Okay gents, I am considering some dual coil RTA's and being one for the road less traveled (meaning I don't use Rip Trippers as a buyer's guide), I want your opinion on the following two.
Which of these would you buy, or choose if bought for you?
The only rule is no voting without a reason, view or opinion.

Deathwish Mods - Isolation Tank
QP Designs - Fatality M25

Let's get ready to, oh wait, wrong sport!

Reactions: Like 1


----------



## CMMACKEM (4/10/19)

Neither...go for the Reload  

I had the M25, Reload is better if flavor is what you are after. By the way, where is the Isolation RTA available in SA?

Between the two I would probably buy the M25 because I have tried it and it is a solid RTA, worth the price too. I have not tried the Isolation RTA but I prefer postless style decks.
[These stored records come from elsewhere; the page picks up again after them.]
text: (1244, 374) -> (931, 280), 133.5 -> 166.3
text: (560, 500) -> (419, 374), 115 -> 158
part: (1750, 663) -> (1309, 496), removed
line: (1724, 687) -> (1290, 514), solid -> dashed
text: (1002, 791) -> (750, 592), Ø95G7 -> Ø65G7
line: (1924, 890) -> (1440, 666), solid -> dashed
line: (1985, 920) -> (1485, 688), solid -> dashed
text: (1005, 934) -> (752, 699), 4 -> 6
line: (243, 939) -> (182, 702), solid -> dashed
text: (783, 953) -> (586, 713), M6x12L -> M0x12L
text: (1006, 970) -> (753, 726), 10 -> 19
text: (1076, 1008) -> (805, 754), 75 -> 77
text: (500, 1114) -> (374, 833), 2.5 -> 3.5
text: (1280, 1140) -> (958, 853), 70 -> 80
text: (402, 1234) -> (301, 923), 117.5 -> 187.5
Reactions: Like 1 | Agree 3


----------



## swisscheese (4/10/19)

BETTER THAN A TRUCK FULL OF DILDO'S!!!

Reactions: Funny 2


----------



## swisscheese (4/10/19)

sorry, i couldn't help myself.

I recently bought a Blotto RTA (been squonking strictly for a few months) in search of improved flavour and was suitably impressed. The reason I mention this is that the internals and airflow of the Blotto seem very similar to the Reload. Before wasting money on another paperweight, does anybody who has tried both have an opinion on best for flavour?


----------



## KZOR (4/10/19)

CJB85 said:


> Deathwish Mods - Isolation Tank


Where you planning on ordering it from?

Below R1000
I am a Tauren Beest fan simply because it ticks off all boxes with super flavor and very affordable. Two cons though are the topcap threading and you got to know how to wick it.
Dual coil Intake RTA is defo on my to-buy list as i only heard positive comments on it.
Blotto is also a good option but i have too much respect for THC from which Dovpo copied the deck design that i lost respect for it.

Above R1000
The Fatality M25 has more airflow options with great flavor but the biggest con has to be it's size.
Reload is also a great option with almost everything working in it's favor. I am just not a big fan of it's flat topcap but certain driptips can solve that problem.

And if you draw a line of commonality through all four of these options then it will be the bottom airflow. You cannot really go wrong with any dual coil BA RTA.

Reactions: Winner 2


----------



## Silver (4/10/19)

KZOR said:


> Where you planning on ordering it from?
> 
> Below R1000
> I am a Tauren Beest fan simply because it ticks off all boxes with super flavor and very affordable. Two cons though are the topcap threading and you got to know how to wick it.
> ...



Great insights, thanks @KZOR!

Reactions: Thanks 1


----------